25- Mettre à disposition des ressources culturelles en ligne : mise en ligne de captations vidéos de spectacles, libre accès aux ressources dont disposent les médiathèques, bibliothèques numériques…
26- Solliciter et soutenir les propositions et démarches d’artistiques locales pour rompre l’isolement, en s’appuyant sur le réseau local des intermittent·es, compagnies, associations culturelles, également durement touchées par la crise sanitaire : lectures par téléphone ou sur internet, projections en plein air visibles depuis les fenêtres, concours de photos ou dessins en ligne…
Anticiper la sortie du confinement
Le confinement ne peut être qu’une situation temporaire, qui ne saurait être prolongée dans la durée. Le rôle des pouvoirs publics est d’anticiper dès à présent l’ensemble des mesures à prendre dès que le confinement sera levé et limiter ainsi le risque d’une nouvelle vague épidémique : dépistages massifs, mesures de protection… Le service public communal doit et peut également contribuer à cet objectif.
27- Mettre en place dès maintenant un plan de désinfection des écoles, équipements publics et de l’espace urbain (mobiliers urbains, abri-bus, parcs de jeux, squares…), afin de contribuer à lutter contre une nouvelle propagation du virus.
28- Anticiper la mise à disposition de lieux nombreux de dépistage et leur aménagement, en lien avec les hôpitaux et autorités sanitaires, pour permettre de réaliser les tests massifs qui seront nécessaires dans des conditions sécurisées, en évitant une nouvelle saturation des structures de santé.

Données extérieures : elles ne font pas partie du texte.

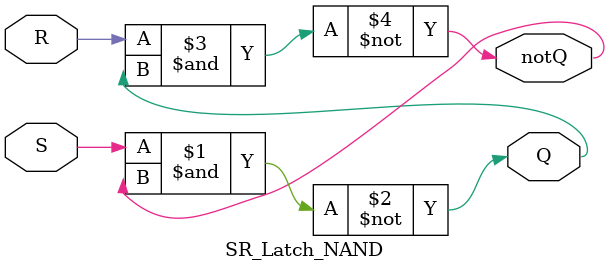
<source format=v>
module SR_Latch_NAND (
    input S,      // Active LOW Set
    input R,      // Active LOW Reset
    output Q,
    output notQ
);

    nand g1(Q, S, notQ);
    nand g2(notQ, R, Q);

endmodule

</source>
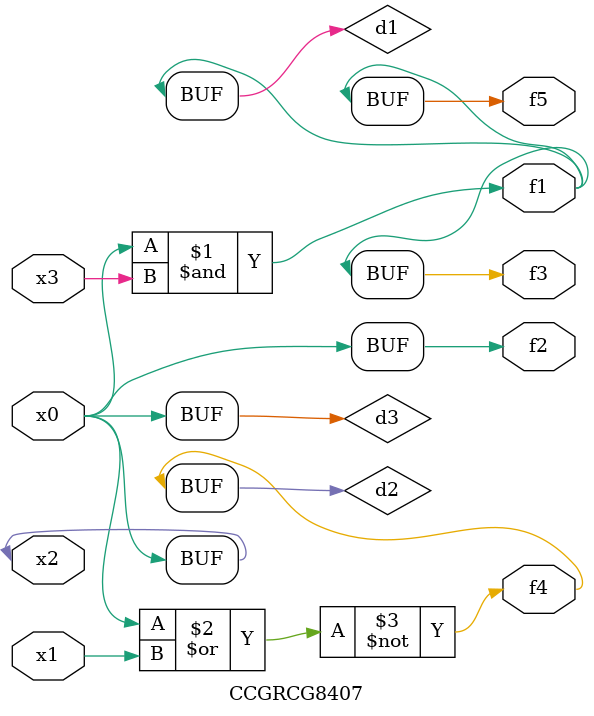
<source format=v>
module CCGRCG8407(
	input x0, x1, x2, x3,
	output f1, f2, f3, f4, f5
);

	wire d1, d2, d3;

	and (d1, x2, x3);
	nor (d2, x0, x1);
	buf (d3, x0, x2);
	assign f1 = d1;
	assign f2 = d3;
	assign f3 = d1;
	assign f4 = d2;
	assign f5 = d1;
endmodule

</source>
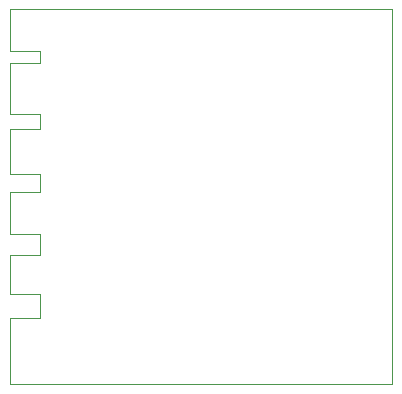
<source format=gbr>
%TF.GenerationSoftware,KiCad,Pcbnew,5.1.6*%
%TF.CreationDate,2020-07-28T17:06:22+02:00*%
%TF.ProjectId,cederom-vias-test,63656465-726f-46d2-9d76-6961732d7465,rev?*%
%TF.SameCoordinates,Original*%
%TF.FileFunction,Profile,NP*%
%FSLAX46Y46*%
G04 Gerber Fmt 4.6, Leading zero omitted, Abs format (unit mm)*
G04 Created by KiCad (PCBNEW 5.1.6) date 2020-07-28 17:06:22*
%MOMM*%
%LPD*%
G01*
G04 APERTURE LIST*
%TA.AperFunction,Profile*%
%ADD10C,0.050000*%
%TD*%
G04 APERTURE END LIST*
D10*
X116840000Y-134112000D02*
X116840000Y-139700000D01*
X119380000Y-134112000D02*
X116840000Y-134112000D01*
X119380000Y-132080000D02*
X119380000Y-134112000D01*
X116840000Y-132080000D02*
X119380000Y-132080000D01*
X116840000Y-128778000D02*
X116840000Y-132080000D01*
X119380000Y-128778000D02*
X116840000Y-128778000D01*
X119380000Y-127000000D02*
X119380000Y-128778000D01*
X116840000Y-127000000D02*
X119380000Y-127000000D01*
X116840000Y-123444000D02*
X116840000Y-127000000D01*
X119380000Y-123444000D02*
X116840000Y-123444000D01*
X119380000Y-121920000D02*
X119380000Y-123444000D01*
X116840000Y-121920000D02*
X119380000Y-121920000D01*
X116840000Y-118110000D02*
X116840000Y-121920000D01*
X119380000Y-118110000D02*
X116840000Y-118110000D01*
X119380000Y-116840000D02*
X119380000Y-118110000D01*
X116840000Y-116840000D02*
X119380000Y-116840000D01*
X116840000Y-114300000D02*
X116840000Y-116840000D01*
X116840000Y-112522000D02*
X116840000Y-114300000D01*
X119380000Y-112522000D02*
X116840000Y-112522000D01*
X119380000Y-111506000D02*
X119380000Y-112522000D01*
X116840000Y-111506000D02*
X119380000Y-111506000D01*
X116840000Y-107950000D02*
X116840000Y-111506000D01*
X149225000Y-139700000D02*
X116840000Y-139700000D01*
X149225000Y-107950000D02*
X149225000Y-139700000D01*
X116840000Y-107950000D02*
X149225000Y-107950000D01*
M02*

</source>
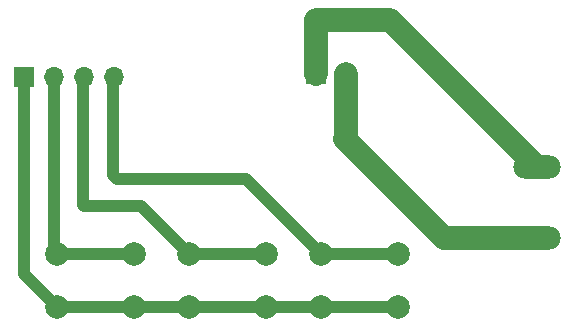
<source format=gbr>
G04 #@! TF.GenerationSoftware,KiCad,Pcbnew,(6.0.4)*
G04 #@! TF.CreationDate,2022-07-19T17:44:27+09:00*
G04 #@! TF.ProjectId,io_board,696f5f62-6f61-4726-942e-6b696361645f,rev?*
G04 #@! TF.SameCoordinates,Original*
G04 #@! TF.FileFunction,Copper,L2,Bot*
G04 #@! TF.FilePolarity,Positive*
%FSLAX46Y46*%
G04 Gerber Fmt 4.6, Leading zero omitted, Abs format (unit mm)*
G04 Created by KiCad (PCBNEW (6.0.4)) date 2022-07-19 17:44:27*
%MOMM*%
%LPD*%
G01*
G04 APERTURE LIST*
G04 #@! TA.AperFunction,ComponentPad*
%ADD10R,1.700000X1.700000*%
G04 #@! TD*
G04 #@! TA.AperFunction,ComponentPad*
%ADD11O,1.700000X1.700000*%
G04 #@! TD*
G04 #@! TA.AperFunction,ComponentPad*
%ADD12C,2.000000*%
G04 #@! TD*
G04 #@! TA.AperFunction,ComponentPad*
%ADD13O,4.000000X2.000000*%
G04 #@! TD*
G04 #@! TA.AperFunction,Conductor*
%ADD14C,2.000000*%
G04 #@! TD*
G04 #@! TA.AperFunction,Conductor*
%ADD15C,1.000000*%
G04 #@! TD*
G04 APERTURE END LIST*
D10*
X156306000Y-56134000D03*
D11*
X158846000Y-56134000D03*
D10*
X131572000Y-56388000D03*
D11*
X134112000Y-56388000D03*
X136652000Y-56388000D03*
X139192000Y-56388000D03*
D12*
X156770000Y-71427000D03*
X163270000Y-71427000D03*
X156770000Y-75927000D03*
X163270000Y-75927000D03*
X145594000Y-71427000D03*
X152094000Y-71427000D03*
X145594000Y-75927000D03*
X152094000Y-75927000D03*
X134418000Y-71427000D03*
X140918000Y-71427000D03*
X134418000Y-75927000D03*
X140918000Y-75927000D03*
D13*
X175006000Y-70009500D03*
X175006000Y-64009500D03*
D14*
X158846000Y-61642000D02*
X158846000Y-56134000D01*
X158806000Y-61682000D02*
X158846000Y-61642000D01*
X156306000Y-51562000D02*
X156306000Y-56134000D01*
D15*
X139463000Y-65041000D02*
X139132000Y-64710000D01*
X150384000Y-65041000D02*
X139463000Y-65041000D01*
X139132000Y-64710000D02*
X139132000Y-56134000D01*
X156770000Y-71427000D02*
X150384000Y-65041000D01*
X136652000Y-67310000D02*
X141477000Y-67310000D01*
X136632000Y-67290000D02*
X136652000Y-67310000D01*
X136632000Y-56134000D02*
X136632000Y-67290000D01*
X141477000Y-67310000D02*
X145594000Y-71427000D01*
D14*
X162558500Y-51562000D02*
X175006000Y-64009500D01*
X156306000Y-51562000D02*
X162558500Y-51562000D01*
X167133500Y-70009500D02*
X175006000Y-70009500D01*
X158806000Y-61682000D02*
X167133500Y-70009500D01*
D15*
X134132000Y-71141000D02*
X134418000Y-71427000D01*
X134132000Y-56134000D02*
X134132000Y-71141000D01*
X134418000Y-71427000D02*
X140918000Y-71427000D01*
X152094000Y-71427000D02*
X145594000Y-71427000D01*
X163270000Y-71427000D02*
X156770000Y-71427000D01*
X156770000Y-75927000D02*
X163270000Y-75927000D01*
X152094000Y-75927000D02*
X156770000Y-75927000D01*
X145594000Y-75927000D02*
X152094000Y-75927000D01*
X140918000Y-75927000D02*
X145594000Y-75927000D01*
X134418000Y-75927000D02*
X140918000Y-75927000D01*
X131632000Y-73141000D02*
X134418000Y-75927000D01*
X131632000Y-56134000D02*
X131632000Y-73141000D01*
M02*

</source>
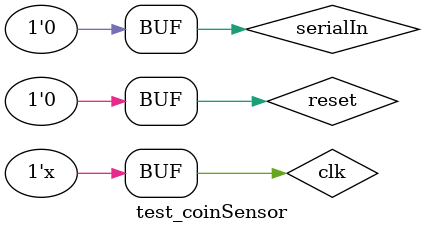
<source format=v>

module test_coinSensor;

	reg clk, reset, serialIn;
	wire penny, nickel, dime, quarter;

	coinSensor c(clk, reset, serialIn, penny, nickel, dime, quarter);

	initial begin
		clk = 1;
		reset = 0;
		#10 serialIn = 0;
		#10 serialIn = 0;
		#10 serialIn = 1;
		#10 serialIn = 0; //PENNY
		#10 serialIn = 0; 
		#10 serialIn = 1; 
		#10 serialIn = 0;
		#10 serialIn = 0;
		#10 serialIn = 0; //NICKEL
		#10 serialIn = 0; 
		#10 serialIn = 1;
		#10 serialIn = 1;
		#10 serialIn = 1;
		#10 serialIn = 0; //DIME
		#10 serialIn = 0;
		#10 serialIn = 1;
		#10 serialIn = 0;
		#10 serialIn = 1;
		#10 serialIn = 0; //QUARTER
		#10 serialIn = 0;
	end

	always begin
		#5 clk = ~clk;
	end

endmodule
</source>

29- Mettre en place des points de distribution publique de masques, gel… pour faire face, cette fois, à l’afflux de demande et permettre à chacun·e le respect des gestes barrières.
30- En vue d’aider les élèves qui auront pris du retard, éviter leur découragement et un éventuel décrochage post-confinement, refuser toute fermeture de classe à la rentrée prochaine et obtenir des moyens renforcés.
31 - Préparer un plan de soutien à l’économie locale notamment pour le commerce de proximité, favoriser la relocalisation d’activités et généraliser les circuits courts.
32- Stopper les projets destructeurs de biodiversité, instaurer une règle verte pour ne plus prélever à la nature plus que ce qu’elle peut reconstituer et soutenir la mutation écologique des systèmes agro-alimentaires.